Provided data ▸
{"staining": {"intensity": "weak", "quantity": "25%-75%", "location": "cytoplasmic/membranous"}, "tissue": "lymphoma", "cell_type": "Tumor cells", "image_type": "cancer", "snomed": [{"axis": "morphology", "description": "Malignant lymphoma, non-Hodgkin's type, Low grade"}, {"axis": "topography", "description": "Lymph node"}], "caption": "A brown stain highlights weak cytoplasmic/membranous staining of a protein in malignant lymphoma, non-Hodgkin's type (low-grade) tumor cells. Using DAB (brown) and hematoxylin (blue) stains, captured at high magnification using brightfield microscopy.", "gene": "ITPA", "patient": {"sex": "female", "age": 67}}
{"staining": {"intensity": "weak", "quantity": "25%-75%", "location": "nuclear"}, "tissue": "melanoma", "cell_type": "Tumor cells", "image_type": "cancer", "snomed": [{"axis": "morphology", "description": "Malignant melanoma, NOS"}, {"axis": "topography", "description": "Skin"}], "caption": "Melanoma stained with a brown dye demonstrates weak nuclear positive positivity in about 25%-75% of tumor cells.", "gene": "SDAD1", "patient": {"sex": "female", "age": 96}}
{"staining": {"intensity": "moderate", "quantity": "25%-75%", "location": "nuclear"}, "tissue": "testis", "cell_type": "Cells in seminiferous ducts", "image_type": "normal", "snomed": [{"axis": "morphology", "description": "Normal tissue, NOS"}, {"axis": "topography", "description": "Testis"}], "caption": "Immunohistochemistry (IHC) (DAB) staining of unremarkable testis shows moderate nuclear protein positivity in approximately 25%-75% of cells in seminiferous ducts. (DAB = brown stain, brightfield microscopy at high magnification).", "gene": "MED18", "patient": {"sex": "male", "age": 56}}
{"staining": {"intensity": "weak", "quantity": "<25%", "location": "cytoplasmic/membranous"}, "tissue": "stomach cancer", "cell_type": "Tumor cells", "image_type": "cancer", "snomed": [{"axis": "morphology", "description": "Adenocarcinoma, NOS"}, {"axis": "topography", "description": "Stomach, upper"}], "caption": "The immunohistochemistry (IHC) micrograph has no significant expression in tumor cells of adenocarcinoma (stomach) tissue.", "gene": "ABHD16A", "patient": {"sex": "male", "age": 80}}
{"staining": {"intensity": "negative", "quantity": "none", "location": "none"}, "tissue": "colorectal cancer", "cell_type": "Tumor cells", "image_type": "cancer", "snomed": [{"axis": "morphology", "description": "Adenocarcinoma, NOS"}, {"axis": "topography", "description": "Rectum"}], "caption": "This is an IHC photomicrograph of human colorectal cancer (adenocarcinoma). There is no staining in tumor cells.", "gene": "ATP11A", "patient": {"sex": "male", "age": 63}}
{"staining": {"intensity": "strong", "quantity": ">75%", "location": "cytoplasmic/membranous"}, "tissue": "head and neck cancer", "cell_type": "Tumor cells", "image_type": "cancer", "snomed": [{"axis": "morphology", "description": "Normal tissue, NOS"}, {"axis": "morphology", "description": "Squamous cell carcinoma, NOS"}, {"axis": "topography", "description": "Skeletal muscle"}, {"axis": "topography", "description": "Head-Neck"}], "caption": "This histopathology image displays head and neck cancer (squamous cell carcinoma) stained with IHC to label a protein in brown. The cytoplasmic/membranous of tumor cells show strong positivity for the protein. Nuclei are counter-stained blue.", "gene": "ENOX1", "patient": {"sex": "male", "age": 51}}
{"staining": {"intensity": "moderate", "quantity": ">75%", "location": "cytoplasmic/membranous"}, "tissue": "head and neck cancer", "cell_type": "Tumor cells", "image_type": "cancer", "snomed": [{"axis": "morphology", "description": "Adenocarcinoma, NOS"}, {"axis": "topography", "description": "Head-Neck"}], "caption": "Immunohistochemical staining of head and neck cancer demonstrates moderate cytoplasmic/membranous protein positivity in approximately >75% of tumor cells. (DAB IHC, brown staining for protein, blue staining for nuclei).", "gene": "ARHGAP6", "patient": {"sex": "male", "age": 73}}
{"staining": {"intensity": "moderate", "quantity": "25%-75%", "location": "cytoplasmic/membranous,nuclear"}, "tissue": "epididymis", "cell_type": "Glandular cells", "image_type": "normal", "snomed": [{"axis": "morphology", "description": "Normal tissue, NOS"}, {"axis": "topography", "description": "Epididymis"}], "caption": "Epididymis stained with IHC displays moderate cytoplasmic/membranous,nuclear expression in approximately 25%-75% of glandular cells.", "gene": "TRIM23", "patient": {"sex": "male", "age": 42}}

Work item ▸
Give the data again, exactly.

Solution for this problem ▸
{"staining": {"intensity": "weak", "quantity": "25%-75%", "location": "cytoplasmic/membranous"}, "tissue": "lymphoma", "cell_type": "Tumor cells", "image_type": "cancer", "snomed": [{"axis": "morphology", "description": "Malignant lymphoma, non-Hodgkin's type, Low grade"}, {"axis": "topography", "description": "Lymph node"}], "caption": "A brown stain highlights weak cytoplasmic/membranous staining of a protein in malignant lymphoma, non-Hodgkin's type (low-grade) tumor cells. Using DAB (brown) and hematoxylin (blue) stains, captured at high magnification using brightfield microscopy.", "gene": "ITPA", "patient": {"sex": "female", "age": 67}}
{"staining": {"intensity": "weak", "quantity": "25%-75%", "location": "nuclear"}, "tissue": "melanoma", "cell_type": "Tumor cells", "image_type": "cancer", "snomed": [{"axis": "morphology", "description": "Malignant melanoma, NOS"}, {"axis": "topography", "description": "Skin"}], "caption": "Melanoma stained with a brown dye demonstrates weak nuclear positive positivity in about 25%-75% of tumor cells.", "gene": "SDAD1", "patient": {"sex": "female", "age": 96}}
{"staining": {"intensity": "moderate", "quantity": "25%-75%", "location": "nuclear"}, "tissue": "testis", "cell_type": "Cells in seminiferous ducts", "image_type": "normal", "snomed": [{"axis": "morphology", "description": "Normal tissue, NOS"}, {"axis": "topography", "description": "Testis"}], "caption": "Immunohistochemistry (IHC) (DAB) staining of unremarkable testis shows moderate nuclear protein positivity in approximately 25%-75% of cells in seminiferous ducts. (DAB = brown stain, brightfield microscopy at high magnification).", "gene": "MED18", "patient": {"sex": "male", "age": 56}}
{"staining": {"intensity": "weak", "quantity": "<25%", "location": "cytoplasmic/membranous"}, "tissue": "stomach cancer", "cell_type": "Tumor cells", "image_type": "cancer", "snomed": [{"axis": "morphology", "description": "Adenocarcinoma, NOS"}, {"axis": "topography", "description": "Stomach, upper"}], "caption": "The immunohistochemistry (IHC) micrograph has no significant expression in tumor cells of adenocarcinoma (stomach) tissue.", "gene": "ABHD16A", "patient": {"sex": "male", "age": 80}}
{"staining": {"intensity": "negative", "quantity": "none", "location": "none"}, "tissue": "colorectal cancer", "cell_type": "Tumor cells", "image_type": "cancer", "snomed": [{"axis": "morphology", "description": "Adenocarcinoma, NOS"}, {"axis": "topography", "description": "Rectum"}], "caption": "This is an IHC photomicrograph of human colorectal cancer (adenocarcinoma). There is no staining in tumor cells.", "gene": "ATP11A", "patient": {"sex": "male", "age": 63}}
{"staining": {"intensity": "strong", "quantity": ">75%", "location": "cytoplasmic/membranous"}, "tissue": "head and neck cancer", "cell_type": "Tumor cells", "image_type": "cancer", "snomed": [{"axis": "morphology", "description": "Normal tissue, NOS"}, {"axis": "morphology", "description": "Squamous cell carcinoma, NOS"}, {"axis": "topography", "description": "Skeletal muscle"}, {"axis": "topography", "description": "Head-Neck"}], "caption": "This histopathology image displays head and neck cancer (squamous cell carcinoma) stained with IHC to label a protein in brown. The cytoplasmic/membranous of tumor cells show strong positivity for the protein. Nuclei are counter-stained blue.", "gene": "ENOX1", "patient": {"sex": "male", "age": 51}}
{"staining": {"intensity": "moderate", "quantity": ">75%", "location": "cytoplasmic/membranous"}, "tissue": "head and neck cancer", "cell_type": "Tumor cells", "image_type": "cancer", "snomed": [{"axis": "morphology", "description": "Adenocarcinoma, NOS"}, {"axis": "topography", "description": "Head-Neck"}], "caption": "Immunohistochemical staining of head and neck cancer demonstrates moderate cytoplasmic/membranous protein positivity in approximately >75% of tumor cells. (DAB IHC, brown staining for protein, blue staining for nuclei).", "gene": "ARHGAP6", "patient": {"sex": "male", "age": 73}}
{"staining": {"intensity": "moderate", "quantity": "25%-75%", "location": "cytoplasmic/membranous,nuclear"}, "tissue": "epididymis", "cell_type": "Glandular cells", "image_type": "normal", "snomed": [{"axis": "morphology", "description": "Normal tissue, NOS"}, {"axis": "topography", "description": "Epididymis"}], "caption": "Epididymis stained with IHC displays moderate cytoplasmic/membranous,nuclear expression in approximately 25%-75% of glandular cells.", "gene": "TRIM23", "patient": {"sex": "male", "age": 42}}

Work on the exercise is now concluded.